Stored data entries:
++++++++++
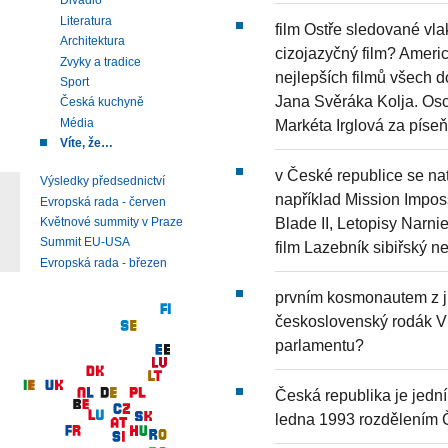
Divadlo
Literatura
film Ostře sledované vla
Architektura
cizojazyčný film? Americ
Zvyky a tradice
nejlepších filmů všech d
Sport
Jana Svěráka Kolja. Osc
Česká kuchyně
Média
Markéta Irglová za píseň
Víte, že…
v České republice se na
Výsledky předsednictví
například Mission Imposs
Evropská rada - červen
Blade II, Letopisy Narni
Květnové summity v Praze
Summit EU-USA
film Lazebník sibiřský 
Evropská rada - březen
prvním kosmonautem z 
československý rodák V
parlamentu?
Česká republika je jední
ledna 1993 rozdělením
++++++++++
__Aim of the task__:
Above are the records; print exactly the lines from the line with "nejlepších filmů všech d" to the line with "film Lazebník sibiřský", including both, and nothing else.

__Your response__:
nejlepších filmů všech d
Sport
Jana Svěráka Kolja. Osc
Česká kuchyně
Média
Markéta Irglová za píseň
Víte, že…
v České republice se na
Výsledky předsednictví
například Mission Imposs
Evropská rada - červen
Blade II, Letopisy Narni
Květnové summity v Praze
Summit EU-USA
film Lazebník sibiřský 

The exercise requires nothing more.